WHAT THE TASK REQUIRES |
Within the listing, each line that has the string "generated" should be copied.
☆ ☆ ☆
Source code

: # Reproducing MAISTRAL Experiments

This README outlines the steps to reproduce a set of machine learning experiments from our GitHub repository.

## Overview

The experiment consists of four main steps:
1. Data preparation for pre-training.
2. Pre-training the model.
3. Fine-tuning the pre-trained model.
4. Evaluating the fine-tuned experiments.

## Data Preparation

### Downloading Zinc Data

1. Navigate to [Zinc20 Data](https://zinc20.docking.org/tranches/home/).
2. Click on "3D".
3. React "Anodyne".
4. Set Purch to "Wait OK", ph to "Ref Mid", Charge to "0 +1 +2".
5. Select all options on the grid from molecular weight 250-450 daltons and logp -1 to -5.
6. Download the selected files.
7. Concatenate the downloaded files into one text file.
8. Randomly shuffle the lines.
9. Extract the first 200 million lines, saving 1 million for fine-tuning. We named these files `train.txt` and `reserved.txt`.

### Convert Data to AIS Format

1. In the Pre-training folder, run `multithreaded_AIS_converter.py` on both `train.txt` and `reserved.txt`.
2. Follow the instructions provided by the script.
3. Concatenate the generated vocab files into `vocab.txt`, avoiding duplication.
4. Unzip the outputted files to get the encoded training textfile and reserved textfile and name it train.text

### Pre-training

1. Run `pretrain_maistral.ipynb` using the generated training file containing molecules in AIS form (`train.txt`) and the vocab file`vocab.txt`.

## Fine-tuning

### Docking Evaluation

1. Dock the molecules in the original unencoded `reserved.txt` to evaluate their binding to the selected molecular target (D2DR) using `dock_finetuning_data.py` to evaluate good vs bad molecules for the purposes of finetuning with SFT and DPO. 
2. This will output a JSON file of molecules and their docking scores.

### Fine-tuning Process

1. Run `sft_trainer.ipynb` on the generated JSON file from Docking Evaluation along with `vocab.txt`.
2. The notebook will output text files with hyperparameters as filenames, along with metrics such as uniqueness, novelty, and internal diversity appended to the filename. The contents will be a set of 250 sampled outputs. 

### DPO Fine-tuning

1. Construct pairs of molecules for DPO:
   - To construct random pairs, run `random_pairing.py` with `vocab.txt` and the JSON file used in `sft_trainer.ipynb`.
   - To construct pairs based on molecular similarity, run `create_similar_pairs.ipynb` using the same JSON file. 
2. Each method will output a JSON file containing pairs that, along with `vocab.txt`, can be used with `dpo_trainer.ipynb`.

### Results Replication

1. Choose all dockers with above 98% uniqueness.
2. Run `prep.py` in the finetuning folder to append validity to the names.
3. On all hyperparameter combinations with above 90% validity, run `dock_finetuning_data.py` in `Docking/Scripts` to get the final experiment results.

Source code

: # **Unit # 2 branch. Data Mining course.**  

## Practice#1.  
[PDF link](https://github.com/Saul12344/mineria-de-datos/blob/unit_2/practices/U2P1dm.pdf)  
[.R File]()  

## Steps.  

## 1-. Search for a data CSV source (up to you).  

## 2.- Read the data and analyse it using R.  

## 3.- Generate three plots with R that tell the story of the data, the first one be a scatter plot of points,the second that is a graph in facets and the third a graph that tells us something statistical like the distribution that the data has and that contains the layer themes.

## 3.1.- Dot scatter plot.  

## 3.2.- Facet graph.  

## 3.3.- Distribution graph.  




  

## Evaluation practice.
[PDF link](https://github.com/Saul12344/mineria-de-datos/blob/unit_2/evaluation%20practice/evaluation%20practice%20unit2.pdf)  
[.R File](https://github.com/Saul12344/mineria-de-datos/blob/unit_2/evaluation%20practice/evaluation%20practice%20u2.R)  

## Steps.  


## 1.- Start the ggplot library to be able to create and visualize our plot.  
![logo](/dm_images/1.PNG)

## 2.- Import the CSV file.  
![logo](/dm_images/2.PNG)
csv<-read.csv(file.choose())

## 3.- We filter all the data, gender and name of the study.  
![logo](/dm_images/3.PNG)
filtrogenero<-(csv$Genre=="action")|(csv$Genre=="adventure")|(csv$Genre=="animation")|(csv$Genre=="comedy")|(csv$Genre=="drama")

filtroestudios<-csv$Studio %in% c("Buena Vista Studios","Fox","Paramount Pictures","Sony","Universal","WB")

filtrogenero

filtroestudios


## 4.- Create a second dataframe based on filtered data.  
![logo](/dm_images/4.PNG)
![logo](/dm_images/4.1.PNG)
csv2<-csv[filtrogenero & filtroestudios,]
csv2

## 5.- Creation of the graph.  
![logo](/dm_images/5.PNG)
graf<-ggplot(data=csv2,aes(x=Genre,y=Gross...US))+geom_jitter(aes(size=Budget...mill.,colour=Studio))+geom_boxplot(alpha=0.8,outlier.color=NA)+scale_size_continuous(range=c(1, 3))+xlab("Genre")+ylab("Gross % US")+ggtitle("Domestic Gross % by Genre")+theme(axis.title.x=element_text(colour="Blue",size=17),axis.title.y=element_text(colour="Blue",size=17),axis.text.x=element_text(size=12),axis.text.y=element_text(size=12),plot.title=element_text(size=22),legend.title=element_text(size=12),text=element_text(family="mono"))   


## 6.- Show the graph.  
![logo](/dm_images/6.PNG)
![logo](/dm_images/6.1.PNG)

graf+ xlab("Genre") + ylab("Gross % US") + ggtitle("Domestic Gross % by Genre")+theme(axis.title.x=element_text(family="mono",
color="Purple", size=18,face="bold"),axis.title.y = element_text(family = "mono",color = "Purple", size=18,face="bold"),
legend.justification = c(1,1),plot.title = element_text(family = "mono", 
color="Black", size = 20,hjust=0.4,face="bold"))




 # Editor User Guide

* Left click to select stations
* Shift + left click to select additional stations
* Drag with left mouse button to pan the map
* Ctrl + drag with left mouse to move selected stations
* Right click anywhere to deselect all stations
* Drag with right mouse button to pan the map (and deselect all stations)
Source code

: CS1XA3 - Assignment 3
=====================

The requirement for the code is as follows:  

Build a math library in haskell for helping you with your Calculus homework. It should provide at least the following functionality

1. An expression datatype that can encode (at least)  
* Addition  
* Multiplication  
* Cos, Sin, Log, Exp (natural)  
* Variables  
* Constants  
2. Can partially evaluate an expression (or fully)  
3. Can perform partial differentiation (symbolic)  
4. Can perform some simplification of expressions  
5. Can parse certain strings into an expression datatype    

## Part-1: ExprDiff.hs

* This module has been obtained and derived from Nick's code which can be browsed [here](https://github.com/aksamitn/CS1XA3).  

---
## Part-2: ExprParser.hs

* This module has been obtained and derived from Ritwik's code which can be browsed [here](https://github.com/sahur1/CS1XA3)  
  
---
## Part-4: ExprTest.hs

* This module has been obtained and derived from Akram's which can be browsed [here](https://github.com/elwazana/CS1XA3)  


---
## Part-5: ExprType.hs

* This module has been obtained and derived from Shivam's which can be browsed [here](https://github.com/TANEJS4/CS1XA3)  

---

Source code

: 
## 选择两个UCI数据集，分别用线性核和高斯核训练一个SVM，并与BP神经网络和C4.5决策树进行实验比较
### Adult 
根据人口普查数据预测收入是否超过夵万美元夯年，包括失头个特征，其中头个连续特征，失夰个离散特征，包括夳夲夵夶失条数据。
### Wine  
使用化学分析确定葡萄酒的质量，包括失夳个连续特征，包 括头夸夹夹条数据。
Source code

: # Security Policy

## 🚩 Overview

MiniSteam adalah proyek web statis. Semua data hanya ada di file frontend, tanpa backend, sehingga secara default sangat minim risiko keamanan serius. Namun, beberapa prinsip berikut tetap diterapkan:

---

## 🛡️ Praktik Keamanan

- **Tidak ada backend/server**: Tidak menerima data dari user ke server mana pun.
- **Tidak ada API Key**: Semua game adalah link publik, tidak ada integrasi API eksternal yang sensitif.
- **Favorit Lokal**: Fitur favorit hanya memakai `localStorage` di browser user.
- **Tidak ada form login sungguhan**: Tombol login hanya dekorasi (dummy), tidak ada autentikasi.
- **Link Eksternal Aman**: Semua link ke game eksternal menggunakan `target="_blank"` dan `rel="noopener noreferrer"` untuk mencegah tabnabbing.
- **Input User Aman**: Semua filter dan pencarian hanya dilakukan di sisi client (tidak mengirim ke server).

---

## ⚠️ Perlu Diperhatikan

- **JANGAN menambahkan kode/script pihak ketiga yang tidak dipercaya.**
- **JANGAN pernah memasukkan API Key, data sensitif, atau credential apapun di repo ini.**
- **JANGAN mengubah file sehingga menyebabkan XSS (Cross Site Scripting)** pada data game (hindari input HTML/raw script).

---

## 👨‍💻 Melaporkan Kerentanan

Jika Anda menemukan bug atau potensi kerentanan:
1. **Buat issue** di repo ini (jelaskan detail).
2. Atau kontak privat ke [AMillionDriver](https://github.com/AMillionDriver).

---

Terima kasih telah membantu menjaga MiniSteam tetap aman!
☆ ☆ ☆
RESULT OF THE TASK |
3. Concatenate the generated vocab files into `vocab.txt`, avoiding duplication.
1. Run `pretrain_maistral.ipynb` using the generated training file containing molecules in AIS form (`train.txt`) and the vocab file`vocab.txt`.
1. Run `sft_trainer.ipynb` on the generated JSON file from Docking Evaluation along with `vocab.txt`.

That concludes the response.